The answer is to be the data below, written out in full and exactly.

*** Begin section ***

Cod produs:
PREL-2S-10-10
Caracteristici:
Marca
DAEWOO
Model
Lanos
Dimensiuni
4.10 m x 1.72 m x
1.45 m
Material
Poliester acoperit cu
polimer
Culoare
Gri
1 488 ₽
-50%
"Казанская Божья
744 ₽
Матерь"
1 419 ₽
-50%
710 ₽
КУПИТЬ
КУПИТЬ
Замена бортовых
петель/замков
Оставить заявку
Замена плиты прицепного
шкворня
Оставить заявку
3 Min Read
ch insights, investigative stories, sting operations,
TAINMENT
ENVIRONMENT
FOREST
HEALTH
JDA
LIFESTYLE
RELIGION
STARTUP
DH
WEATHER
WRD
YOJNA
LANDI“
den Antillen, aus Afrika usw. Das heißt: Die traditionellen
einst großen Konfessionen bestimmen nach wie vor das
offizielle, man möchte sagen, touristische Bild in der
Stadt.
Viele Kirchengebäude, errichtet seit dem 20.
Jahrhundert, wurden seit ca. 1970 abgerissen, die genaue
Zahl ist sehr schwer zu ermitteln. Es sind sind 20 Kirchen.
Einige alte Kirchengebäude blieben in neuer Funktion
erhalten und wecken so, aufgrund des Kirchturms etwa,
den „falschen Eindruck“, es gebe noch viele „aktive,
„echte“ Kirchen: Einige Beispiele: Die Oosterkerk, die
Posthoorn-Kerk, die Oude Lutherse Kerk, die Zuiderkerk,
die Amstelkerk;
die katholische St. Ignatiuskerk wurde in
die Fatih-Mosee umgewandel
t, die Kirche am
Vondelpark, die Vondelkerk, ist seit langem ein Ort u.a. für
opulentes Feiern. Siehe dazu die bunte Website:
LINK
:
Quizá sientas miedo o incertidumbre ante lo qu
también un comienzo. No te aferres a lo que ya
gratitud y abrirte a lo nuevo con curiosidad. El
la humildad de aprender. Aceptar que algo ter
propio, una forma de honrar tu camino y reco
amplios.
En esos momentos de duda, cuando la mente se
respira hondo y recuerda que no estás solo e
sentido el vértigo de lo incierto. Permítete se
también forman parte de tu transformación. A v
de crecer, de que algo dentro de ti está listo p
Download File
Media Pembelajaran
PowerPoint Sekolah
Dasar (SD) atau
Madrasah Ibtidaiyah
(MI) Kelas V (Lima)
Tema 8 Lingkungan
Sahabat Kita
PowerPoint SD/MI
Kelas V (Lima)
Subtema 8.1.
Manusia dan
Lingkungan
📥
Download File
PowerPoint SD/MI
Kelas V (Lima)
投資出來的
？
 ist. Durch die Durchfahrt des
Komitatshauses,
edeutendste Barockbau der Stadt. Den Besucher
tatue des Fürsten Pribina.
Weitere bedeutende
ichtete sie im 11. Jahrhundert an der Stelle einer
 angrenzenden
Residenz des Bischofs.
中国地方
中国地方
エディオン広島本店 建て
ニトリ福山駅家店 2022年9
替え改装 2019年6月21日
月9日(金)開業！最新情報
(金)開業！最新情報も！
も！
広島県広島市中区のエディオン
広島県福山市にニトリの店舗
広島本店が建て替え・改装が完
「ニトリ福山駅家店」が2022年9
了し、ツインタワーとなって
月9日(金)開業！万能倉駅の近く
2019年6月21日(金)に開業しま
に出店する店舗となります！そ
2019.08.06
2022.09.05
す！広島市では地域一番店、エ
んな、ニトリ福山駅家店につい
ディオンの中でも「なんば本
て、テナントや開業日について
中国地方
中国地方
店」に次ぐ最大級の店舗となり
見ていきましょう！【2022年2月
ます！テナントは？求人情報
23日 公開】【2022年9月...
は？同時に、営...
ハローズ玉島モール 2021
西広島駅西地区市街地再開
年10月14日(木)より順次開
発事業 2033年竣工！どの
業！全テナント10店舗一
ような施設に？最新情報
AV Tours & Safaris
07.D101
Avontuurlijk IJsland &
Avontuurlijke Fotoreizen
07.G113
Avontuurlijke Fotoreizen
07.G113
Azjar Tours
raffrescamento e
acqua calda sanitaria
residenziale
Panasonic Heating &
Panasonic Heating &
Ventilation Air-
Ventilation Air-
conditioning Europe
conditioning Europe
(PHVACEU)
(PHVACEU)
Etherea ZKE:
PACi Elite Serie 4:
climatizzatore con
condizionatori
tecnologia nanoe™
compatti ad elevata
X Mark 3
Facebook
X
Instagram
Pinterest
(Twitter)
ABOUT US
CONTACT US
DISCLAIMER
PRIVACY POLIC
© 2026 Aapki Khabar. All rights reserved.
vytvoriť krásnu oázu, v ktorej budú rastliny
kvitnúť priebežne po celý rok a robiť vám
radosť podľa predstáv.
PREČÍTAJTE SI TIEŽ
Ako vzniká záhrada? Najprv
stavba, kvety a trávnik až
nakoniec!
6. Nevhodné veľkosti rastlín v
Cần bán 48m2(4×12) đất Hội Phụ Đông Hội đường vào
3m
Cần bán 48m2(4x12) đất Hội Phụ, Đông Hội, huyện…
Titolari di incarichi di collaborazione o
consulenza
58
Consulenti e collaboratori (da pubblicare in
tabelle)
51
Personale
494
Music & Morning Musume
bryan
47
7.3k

*** End section ***

** Response to this task **
Cod produs:
PREL-2S-10-10
Caracteristici:
Marca
DAEWOO
Model
Lanos
Dimensiuni
4.10 m x 1.72 m x
1.45 m
Material
Poliester acoperit cu
polimer
Culoare
Gri
1 488 ₽
-50%
"Казанская Божья
744 ₽
Матерь"
1 419 ₽
-50%
710 ₽
КУПИТЬ
КУПИТЬ
Замена бортовых
петель/замков
Оставить заявку
Замена плиты прицепного
шкворня
Оставить заявку
3 Min Read
ch insights, investigative stories, sting operations,
TAINMENT
ENVIRONMENT
FOREST
HEALTH
JDA
LIFESTYLE
RELIGION
STARTUP
DH
WEATHER
WRD
YOJNA
LANDI“
den Antillen, aus Afrika usw. Das heißt: Die traditionellen
einst großen Konfessionen bestimmen nach wie vor das
offizielle, man möchte sagen, touristische Bild in der
Stadt.
Viele Kirchengebäude, errichtet seit dem 20.
Jahrhundert, wurden seit ca. 1970 abgerissen, die genaue
Zahl ist sehr schwer zu ermitteln. Es sind sind 20 Kirchen.
Einige alte Kirchengebäude blieben in neuer Funktion
erhalten und wecken so, aufgrund des Kirchturms etwa,
den „falschen Eindruck“, es gebe noch viele „aktive,
„echte“ Kirchen: Einige Beispiele: Die Oosterkerk, die
Posthoorn-Kerk, die Oude Lutherse Kerk, die Zuiderkerk,
die Amstelkerk;
die katholische St. Ignatiuskerk wurde in
die Fatih-Mosee umgewandel
t, die Kirche am
Vondelpark, die Vondelkerk, ist seit langem ein Ort u.a. für
opulentes Feiern. Siehe dazu die bunte Website:
LINK
:
Quizá sientas miedo o incertidumbre ante lo qu
también un comienzo. No te aferres a lo que ya
gratitud y abrirte a lo nuevo con curiosidad. El
la humildad de aprender. Aceptar que algo ter
propio, una forma de honrar tu camino y reco
amplios.
En esos momentos de duda, cuando la mente se
respira hondo y recuerda que no estás solo e
sentido el vértigo de lo incierto. Permítete se
también forman parte de tu transformación. A v
de crecer, de que algo dentro de ti está listo p
Download File
Media Pembelajaran
PowerPoint Sekolah
Dasar (SD) atau
Madrasah Ibtidaiyah
(MI) Kelas V (Lima)
Tema 8 Lingkungan
Sahabat Kita
PowerPoint SD/MI
Kelas V (Lima)
Subtema 8.1.
Manusia dan
Lingkungan
📥
Download File
PowerPoint SD/MI
Kelas V (Lima)
投資出來的
？
 ist. Durch die Durchfahrt des
Komitatshauses,
edeutendste Barockbau der Stadt. Den Besucher
tatue des Fürsten Pribina.
Weitere bedeutende
ichtete sie im 11. Jahrhundert an der Stelle einer
 angrenzenden
Residenz des Bischofs.
中国地方
中国地方
エディオン広島本店 建て
ニトリ福山駅家店 2022年9
替え改装 2019年6月21日
月9日(金)開業！最新情報
(金)開業！最新情報も！
も！
広島県広島市中区のエディオン
広島県福山市にニトリの店舗
広島本店が建て替え・改装が完
「ニトリ福山駅家店」が2022年9
了し、ツインタワーとなって
月9日(金)開業！万能倉駅の近く
2019年6月21日(金)に開業しま
に出店する店舗となります！そ
2019.08.06
2022.09.05
す！広島市では地域一番店、エ
んな、ニトリ福山駅家店につい
ディオンの中でも「なんば本
て、テナントや開業日について
中国地方
中国地方
店」に次ぐ最大級の店舗となり
見ていきましょう！【2022年2月
ます！テナントは？求人情報
23日 公開】【2022年9月...
は？同時に、営...
ハローズ玉島モール 2021
西広島駅西地区市街地再開
年10月14日(木)より順次開
発事業 2033年竣工！どの
業！全テナント10店舗一
ような施設に？最新情報
AV Tours & Safaris
07.D101
Avontuurlijk IJsland &
Avontuurlijke Fotoreizen
07.G113
Avontuurlijke Fotoreizen
07.G113
Azjar Tours
raffrescamento e
acqua calda sanitaria
residenziale
Panasonic Heating &
Panasonic Heating &
Ventilation Air-
Ventilation Air-
conditioning Europe
conditioning Europe
(PHVACEU)
(PHVACEU)
Etherea ZKE:
PACi Elite Serie 4:
climatizzatore con
condizionatori
tecnologia nanoe™
compatti ad elevata
X Mark 3
Facebook
X
Instagram
Pinterest
(Twitter)
ABOUT US
CONTACT US
DISCLAIMER
PRIVACY POLIC
© 2026 Aapki Khabar. All rights reserved.
vytvoriť krásnu oázu, v ktorej budú rastliny
kvitnúť priebežne po celý rok a robiť vám
radosť podľa predstáv.
PREČÍTAJTE SI TIEŽ
Ako vzniká záhrada? Najprv
stavba, kvety a trávnik až
nakoniec!
6. Nevhodné veľkosti rastlín v
Cần bán 48m2(4×12) đất Hội Phụ Đông Hội đường vào
3m
Cần bán 48m2(4x12) đất Hội Phụ, Đông Hội, huyện…
Titolari di incarichi di collaborazione o
consulenza
58
Consulenti e collaboratori (da pubblicare in
tabelle)
51
Personale
494
Music & Morning Musume
bryan
47
7.3k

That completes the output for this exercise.